### [Try it]
Copy nothing but the lines below running from the line containing "right eye: (472, 222)" through the line containing "right front paw: (588, 510)", both end lines included.

Supplied information: Begin

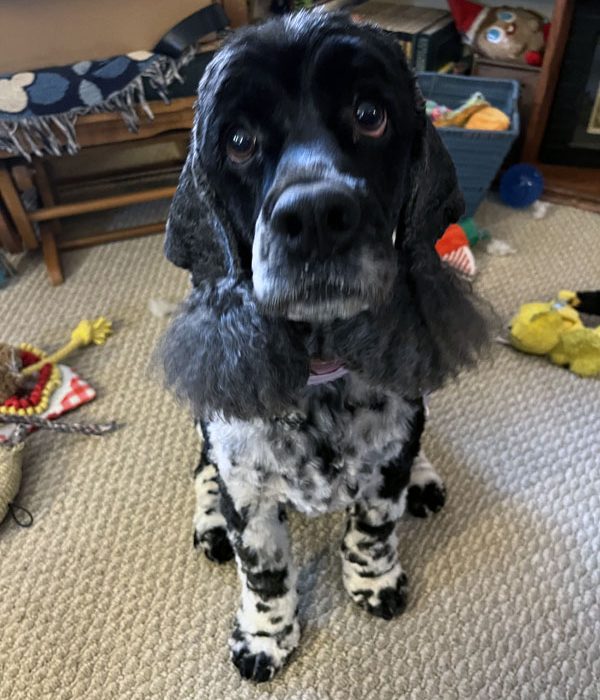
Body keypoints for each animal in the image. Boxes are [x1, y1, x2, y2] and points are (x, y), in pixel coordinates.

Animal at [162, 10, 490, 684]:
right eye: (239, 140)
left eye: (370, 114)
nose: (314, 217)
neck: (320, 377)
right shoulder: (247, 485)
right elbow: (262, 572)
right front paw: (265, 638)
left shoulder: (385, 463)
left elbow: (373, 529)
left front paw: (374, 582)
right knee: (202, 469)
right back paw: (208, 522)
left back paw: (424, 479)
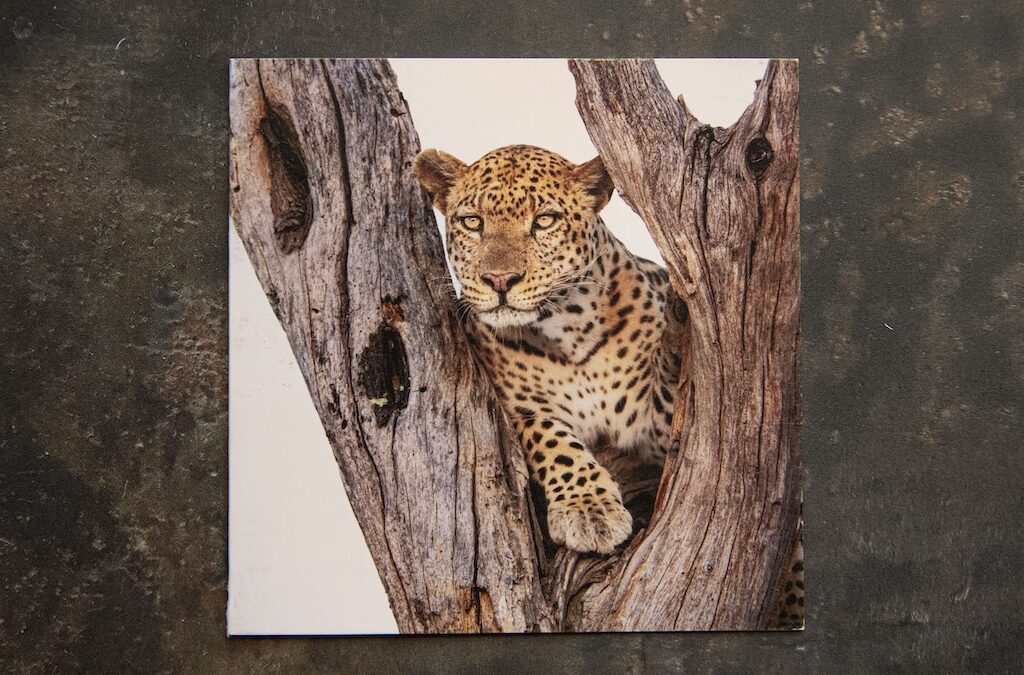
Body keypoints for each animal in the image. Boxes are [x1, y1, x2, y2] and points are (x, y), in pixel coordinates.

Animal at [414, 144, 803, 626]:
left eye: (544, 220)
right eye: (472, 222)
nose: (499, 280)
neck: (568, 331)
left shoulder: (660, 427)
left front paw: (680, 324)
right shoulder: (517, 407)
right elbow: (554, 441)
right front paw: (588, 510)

Supplied information: End
Supplied information: Begin

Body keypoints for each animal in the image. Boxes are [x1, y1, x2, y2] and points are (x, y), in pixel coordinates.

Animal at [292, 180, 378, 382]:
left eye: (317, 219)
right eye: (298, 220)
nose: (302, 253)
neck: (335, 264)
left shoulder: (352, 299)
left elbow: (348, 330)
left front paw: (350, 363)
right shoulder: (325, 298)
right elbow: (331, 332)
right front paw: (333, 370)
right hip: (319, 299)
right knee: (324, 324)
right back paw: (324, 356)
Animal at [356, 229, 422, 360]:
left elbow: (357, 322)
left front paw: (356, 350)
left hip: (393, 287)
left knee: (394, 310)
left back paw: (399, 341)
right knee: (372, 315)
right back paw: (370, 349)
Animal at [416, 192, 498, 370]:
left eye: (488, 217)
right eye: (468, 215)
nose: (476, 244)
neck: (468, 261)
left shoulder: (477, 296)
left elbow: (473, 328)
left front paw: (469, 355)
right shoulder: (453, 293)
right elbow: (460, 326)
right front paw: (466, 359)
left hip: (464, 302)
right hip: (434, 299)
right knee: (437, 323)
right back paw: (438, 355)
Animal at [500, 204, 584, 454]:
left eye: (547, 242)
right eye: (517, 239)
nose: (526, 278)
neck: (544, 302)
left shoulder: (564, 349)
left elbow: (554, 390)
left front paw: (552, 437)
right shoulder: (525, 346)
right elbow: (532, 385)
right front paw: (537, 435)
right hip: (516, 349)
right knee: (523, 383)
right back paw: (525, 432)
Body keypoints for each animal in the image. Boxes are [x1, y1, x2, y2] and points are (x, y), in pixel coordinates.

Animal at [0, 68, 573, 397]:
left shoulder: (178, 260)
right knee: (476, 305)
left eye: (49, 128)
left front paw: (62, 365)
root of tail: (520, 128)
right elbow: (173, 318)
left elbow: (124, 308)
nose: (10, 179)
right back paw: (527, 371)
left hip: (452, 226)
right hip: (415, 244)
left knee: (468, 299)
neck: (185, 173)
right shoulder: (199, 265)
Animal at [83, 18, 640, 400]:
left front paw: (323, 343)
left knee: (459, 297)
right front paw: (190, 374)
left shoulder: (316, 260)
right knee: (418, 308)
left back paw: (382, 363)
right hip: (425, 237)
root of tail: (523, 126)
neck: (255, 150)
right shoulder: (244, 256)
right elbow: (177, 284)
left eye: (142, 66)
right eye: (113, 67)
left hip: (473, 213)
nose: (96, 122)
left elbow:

Supplied information: End
Supplied information: Begin

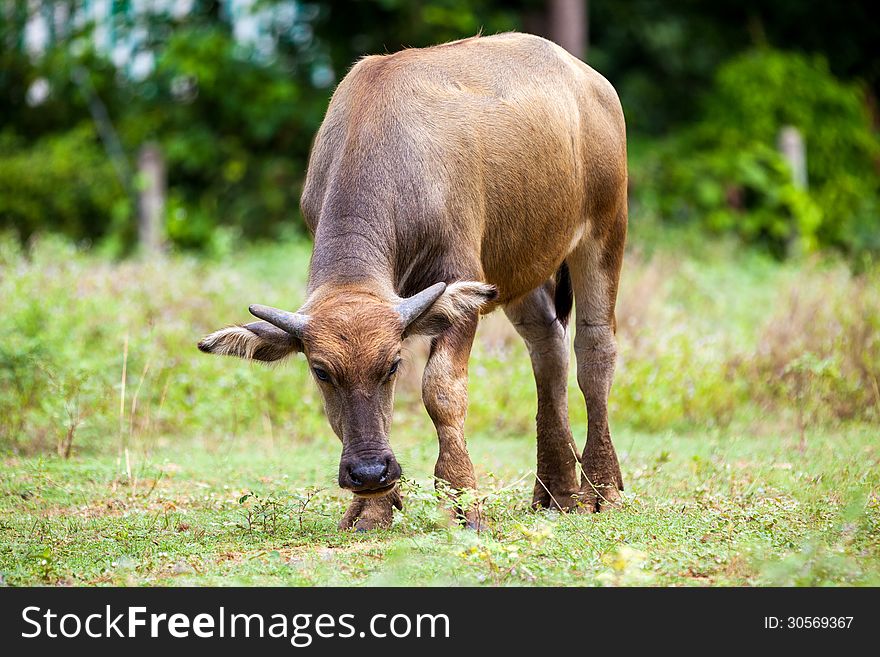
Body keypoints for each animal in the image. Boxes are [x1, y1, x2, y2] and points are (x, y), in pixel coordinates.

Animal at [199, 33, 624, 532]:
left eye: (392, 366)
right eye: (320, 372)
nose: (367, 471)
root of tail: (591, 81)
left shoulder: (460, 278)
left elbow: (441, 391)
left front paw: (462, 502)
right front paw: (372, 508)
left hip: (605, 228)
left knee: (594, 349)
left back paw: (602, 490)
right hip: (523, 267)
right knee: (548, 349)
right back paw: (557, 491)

Supplied information: End

### [Answer for this exercise]
right eye: (472, 222)
nose: (499, 280)
neck: (568, 331)
left shoulder: (660, 427)
left front paw: (680, 324)
right shoulder: (517, 407)
right elbow: (554, 441)
right front paw: (588, 510)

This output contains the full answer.